From : 010-****-3012

Aku merindukanmu...

Hati Jungkook merasakan nyeri yang sangat begitu membaca kalimat itu. Impresi tentang Taehyung berputar cepat di dalam pikiranya.  Dia berusaha mengabaikan, tapi ponselnya terus menjerit ingin diperhatikan.

Jungkook meremas rambutnya kesal. Luka dihatinya masih belum sembuh benar walaupun dia sudah bahagia bersama Hyunjin sekarang. Jungkook kemudian mematikan ponsel dan memilih untuk melanjutkan pekerjaannya yang harus selesai dalam waktu dua jam.

~

Kim Taehyung menatap nanar ponselnya. Setelah dia sadar telah berada di rumahnya, Taehyung langsung mengirim pesan ke Jungkook. Menghujani dengan pesan-pesan rasa cinta dan sakit yang harus ditanggungnya belakangan ini. Tak peduli bahwa dirinya terlihat lemah dan sangat membutuhkan Jungkook.
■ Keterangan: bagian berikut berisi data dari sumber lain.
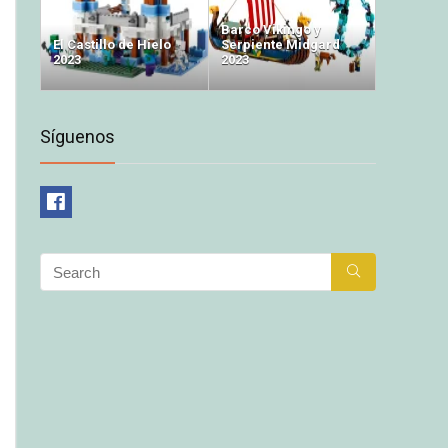
Barco Vikingo y
El Castillo de Hielo
Serpiente Midgard
2023
2023
Síguenos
Karena hanya satu yang terlintas di dalam benak Taehyung.

Dia ingin memiliki Jungkook seutuhnya.

Taehyung kemudian beranjak ke dapur, berniat untuk minum air putih untuk melegakan tenggorokannya yang kering. Dia juga lupa sepenuhnya bahwa dia ingin bertanya dengan Park Jimin soal rencana pembunuhan itu. Memang sempat melihat dan berbicara dengannya, tapi dalam keadaan mabuk dan pikiran yang kacau.

Taehyung mendapati sosok wanita tengah membuat sesuatu di kompornya. Dengan celemek hitam yang hampir tak pernah dijamah oleh Taehyung. Dia langsung tahu bahwa itu Minji begitu wanita itu berbalik untuk memindahkan sup ke meja makan. 
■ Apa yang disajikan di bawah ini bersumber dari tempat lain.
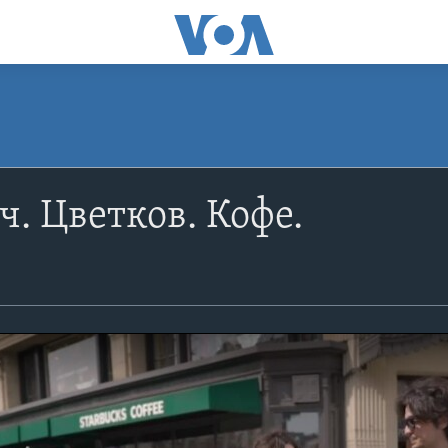
. Цветков. Кофе.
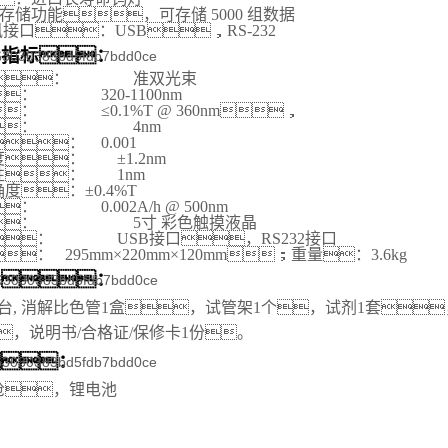
存储功能，可存储
5
000 组数据
接口：USB
，
RS-232
术指标：
：
准双光束
：
320-1100nm
：
≤0.1%T @ 360nm，
：
4nm
：
0.001
度：
±1.2nm
性：
1nm
度：±0.4%T
：
0.002A/h @ 500nm
：
5寸 彩色触摸液晶
：
USB接口，RS232接口
：
295
mm×
2
20mm×1
2
0mm
；重量：
3.6kg
单：
台
,
消解比色管
1
盒，试管架1个，试剂
1
套
，说明书/合格证/保修卡1份。
：
枪，锂电池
"Kau sudah bangun?" Taehyung mengangguk, lalu duduk di meja makan. Menatap Minji yang menuangkan segelas air putih kepada Taehyung kemudian mengeluarkan kimchi dari dalam kulkas.
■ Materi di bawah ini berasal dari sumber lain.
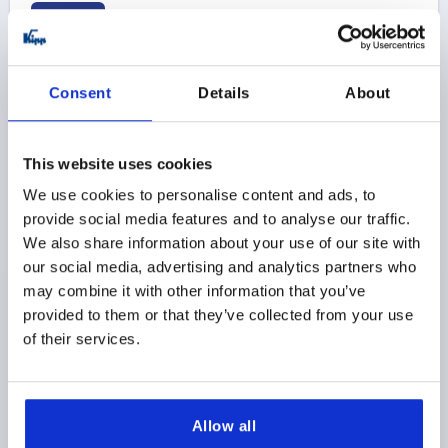
K0483 A
Consent
Details
About
This website uses cookies
CONECTOR PARA TUBOS RECTO, PARA TUBOS
We use cookies to personalise content and ads, to
REDONDOS, A=40,17, L=120, FORMA:A, ALUMINIO
provide social media features and to analyse our traffic.
RECTIFICADO POR VIBRACIÓN, COMP:ACERO
We also share information about your use of our site with
CINCADO
DIÁMETRO INTERIOR=40,17
FORMA=A
our social media, advertising and analytics partners who
LONGITUD=120
C=73
D=56
P=40
Q=94
R=32
may combine it with other information that you’ve
S=M10X30
provided to them or that they’ve collected from your use
of their services.
Referencia:
K0483.54040
$62.82
DETALLES
más IVA 
más gastos de envío
Allow all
"Kau yang mengantarkanku?" Walaupun Taehyung sudah tau faktanya, dia tetap ingin bertanya. Minji mengangguk sambil menaruh Haejangguk di depan Taehyung. Uap panasnya membuat Taehyung sepenuhnya bangun dan merasa lapar.

"Makanlah." Minji mencuci tangan kemudian melepas celemeknya. Hampir menyambar tas tangannya jika Taehyung tidak menahan.

Minji bergeming, kemudian sepasang netranya bertemu dengan manik Taehyung yang menatapnya dalam. Minji berdebar untuk kesekian kali, tapi dia berusaha meredamnya sendiri. Berusaha menghadirkan perasaan lain selain cinta untuk Taehyung, karena sampai kapanpun Minji yakin tidak akan pernah memiliki pria tersebut.

"Duduklah, kau kan tahu aku tidak suka makan sendirian." Taehyung meminta, dengan raut wajah memohon yang terlihat seperti anak kecil di mata Minji. Gadis itu akhirnya menyetujui ajakan Taehyung, seiring dengan memorinya yang ingin menanyakan sesuatu sejak tadi.

"Kalau boleh tahu," Minji akhirnya berbicara ketika Taehyung sudah hampir selesai melahap sup buatannya, "siapa itu Park Jimin?"

To Be Continued

* Sonsaengnim : guru / seseorang yang telah mengajari sesuatu.

*Dosirak : Bekal makan Korea, biasanya berisi kimchi, telur goreng, nori dan sosis goreng dengan gojuchang.

*Haejangguk : Sup yang dimakan untuk menyadarkan diri setelah mabuk.